Work request A: In the previous-permutation problem below, copy out the passage starting at "For [1,2,3,4], the" and ending at "3. 交换a[k]a[l].".
Work request B:
Answer these questions about the previous-permutation problem below:
(i) What previous permutation is given for [1,3,2,3]?
(ii) According to the note, what may the list contain?
(iii) What previous permutation is given for [1,2,3,4]?

Text for analysis:

===============

# Previous Permuation

## Question

### Problem Statement

Given a list of integers, which denote a permutation.

Find the previous permutation in ascending order.

#### Example

For [1,3,2,3], the previous permutation is [1,2,3,3]

For [1,2,3,4], the previous permutation is [4,3,2,1]

#### Note

The list may contains duplicate integers.

## 题解

1. 从后往前寻找索引满足 a[k] > a[k + 1], 如果此条件不满足，则说明已遍历到最后一个。
2. 从后往前遍历，找到第一个比a[k]小的数a[l], 即a[k] > a[l].
3. 交换a[k]a[l].
4. 反转k + 1 ~ n之间的元素。

===============

Study material:
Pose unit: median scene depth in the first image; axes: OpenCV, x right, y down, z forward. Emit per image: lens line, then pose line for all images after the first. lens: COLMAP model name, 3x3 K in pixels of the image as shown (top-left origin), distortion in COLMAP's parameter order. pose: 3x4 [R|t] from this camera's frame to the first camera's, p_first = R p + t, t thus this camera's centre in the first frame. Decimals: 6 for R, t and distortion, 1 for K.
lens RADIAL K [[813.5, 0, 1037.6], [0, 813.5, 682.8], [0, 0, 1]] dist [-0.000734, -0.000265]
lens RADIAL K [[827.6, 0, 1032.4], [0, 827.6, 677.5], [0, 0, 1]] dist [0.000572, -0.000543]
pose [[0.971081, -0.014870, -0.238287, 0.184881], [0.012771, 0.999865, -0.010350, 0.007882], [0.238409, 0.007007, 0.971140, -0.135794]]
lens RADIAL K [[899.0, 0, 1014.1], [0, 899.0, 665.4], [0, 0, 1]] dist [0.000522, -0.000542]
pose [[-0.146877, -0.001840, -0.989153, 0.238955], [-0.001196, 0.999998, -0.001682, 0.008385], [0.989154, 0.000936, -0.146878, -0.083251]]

===============

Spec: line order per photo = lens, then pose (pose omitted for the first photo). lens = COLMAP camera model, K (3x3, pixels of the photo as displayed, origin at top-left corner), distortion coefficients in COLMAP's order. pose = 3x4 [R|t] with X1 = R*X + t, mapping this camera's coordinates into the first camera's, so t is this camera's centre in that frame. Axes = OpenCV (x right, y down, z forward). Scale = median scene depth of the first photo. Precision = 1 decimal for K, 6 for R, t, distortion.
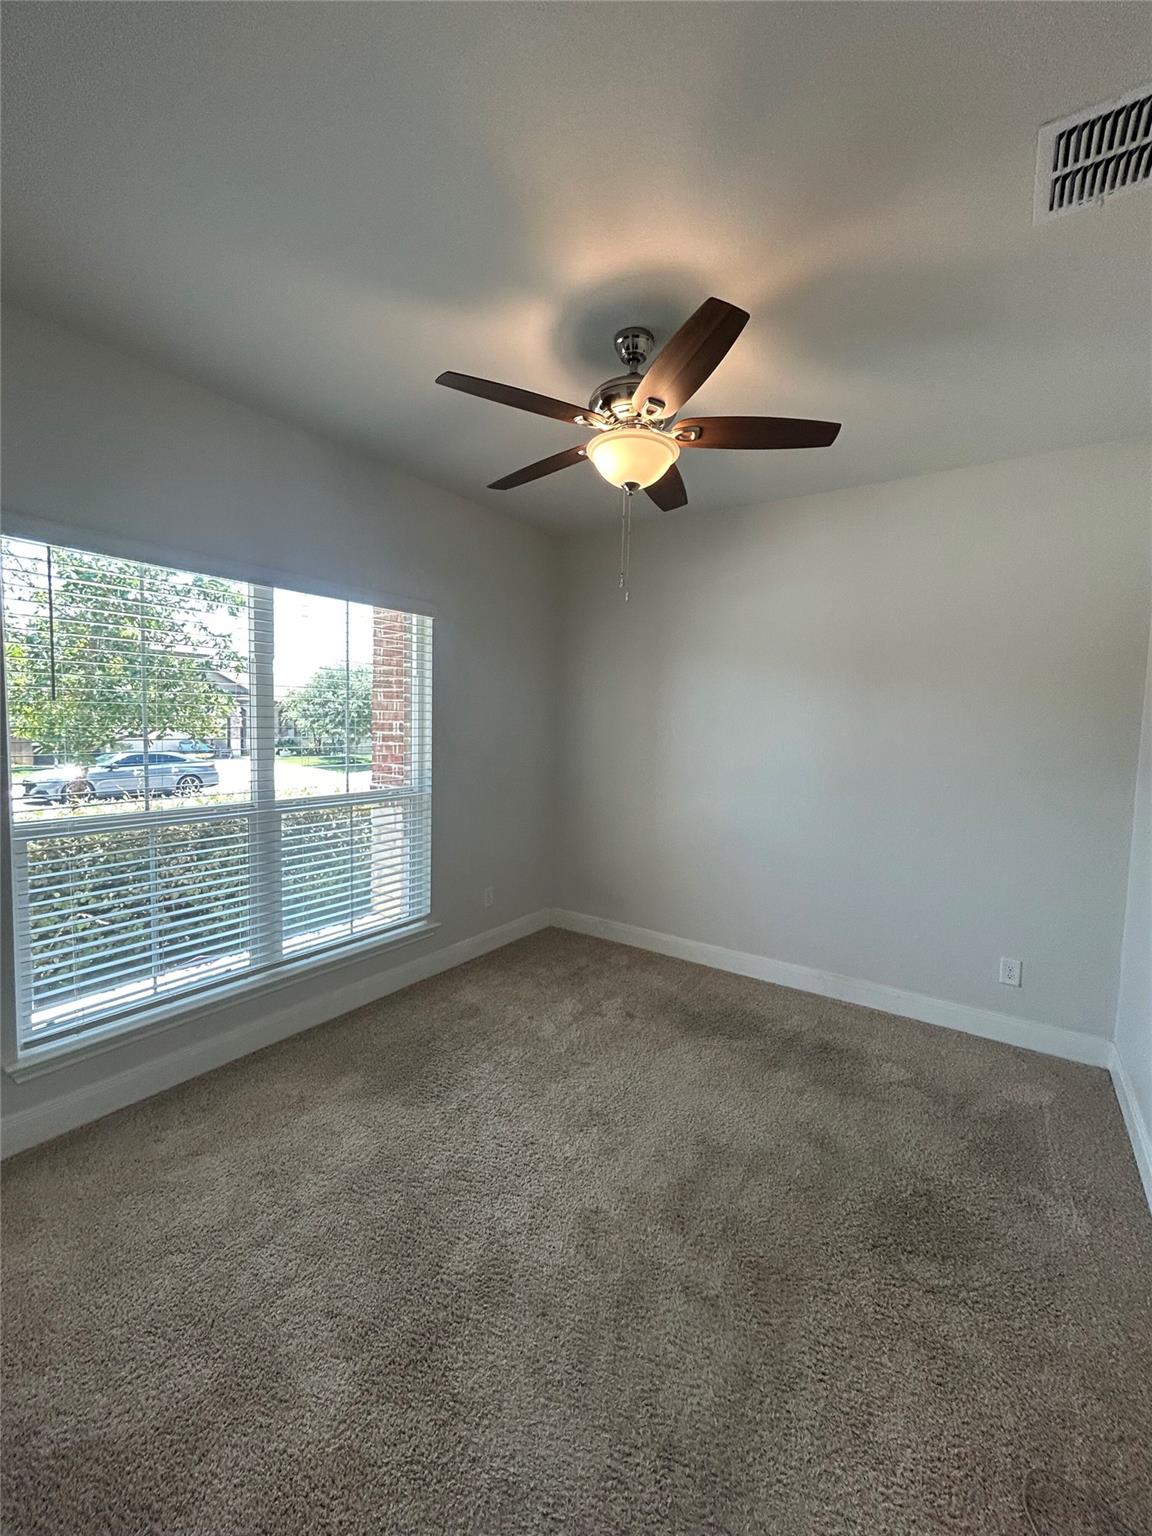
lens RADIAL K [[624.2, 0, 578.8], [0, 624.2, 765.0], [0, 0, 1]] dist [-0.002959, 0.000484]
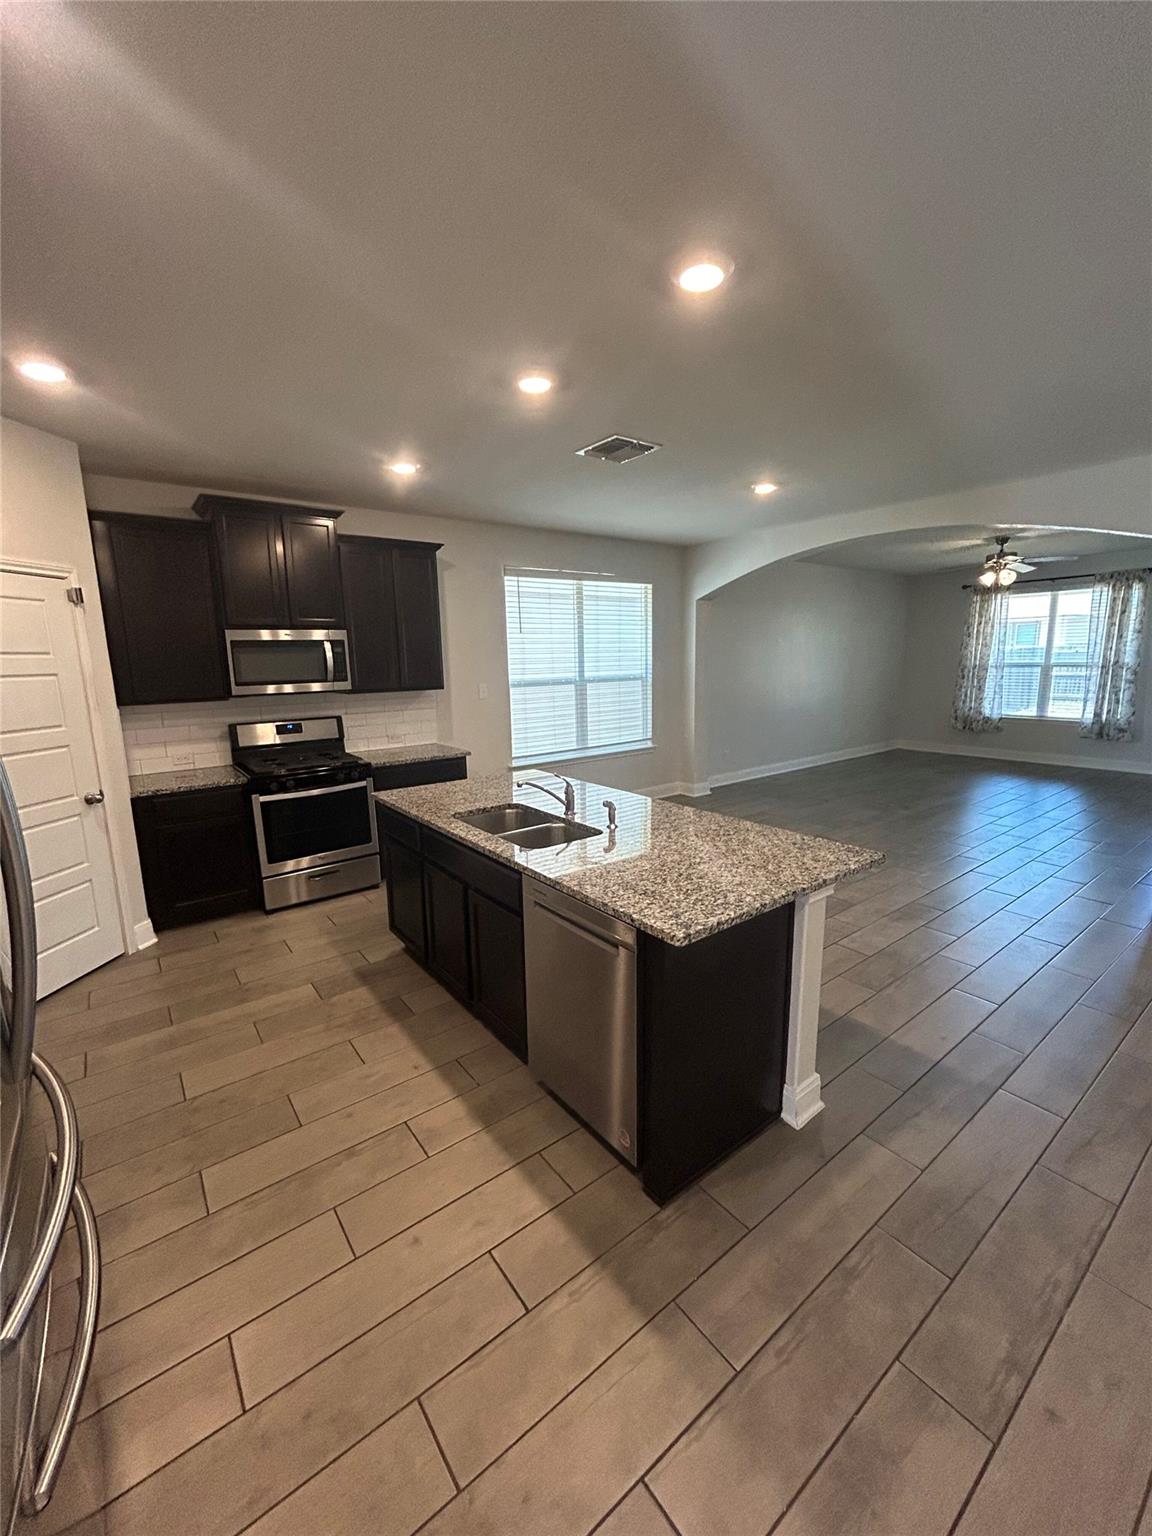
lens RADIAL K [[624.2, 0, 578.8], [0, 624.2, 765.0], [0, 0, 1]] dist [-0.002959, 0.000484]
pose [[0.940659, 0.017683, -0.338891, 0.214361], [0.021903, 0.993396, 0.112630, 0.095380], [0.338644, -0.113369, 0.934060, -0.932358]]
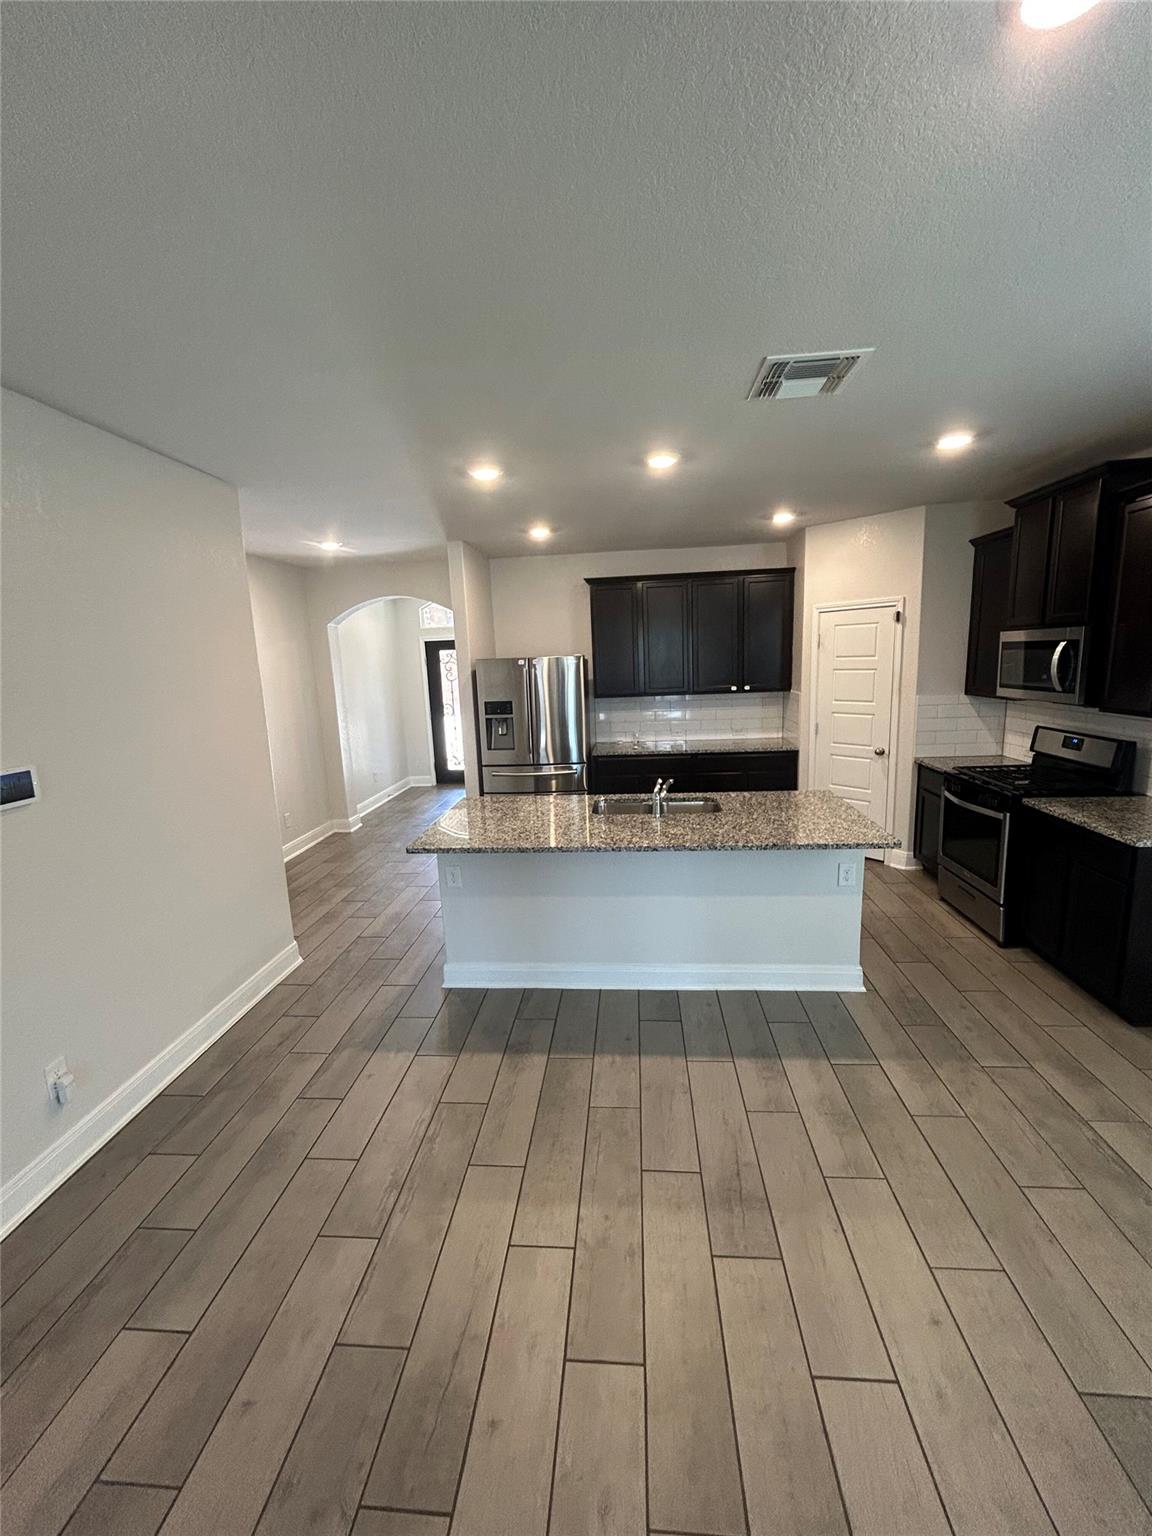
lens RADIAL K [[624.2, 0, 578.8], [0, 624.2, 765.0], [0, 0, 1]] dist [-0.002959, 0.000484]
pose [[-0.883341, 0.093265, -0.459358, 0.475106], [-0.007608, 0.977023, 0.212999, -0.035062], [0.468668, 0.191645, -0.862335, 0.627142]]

===============

Exercise response A:
For [1,2,3,4], the previous permutation is [4,3,2,1]

#### Note

The list may contains duplicate integers.

## 题解

1. 从后往前寻找索引满足 a[k] > a[k + 1], 如果此条件不满足，则说明已遍历到最后一个。
2. 从后往前遍历，找到第一个比a[k]小的数a[l], 即a[k] > a[l].
3. 交换a[k]a[l].

Exercise response B:
(i) [1,2,3,3]
(ii) Duplicate integers.
(iii) [4,3,2,1]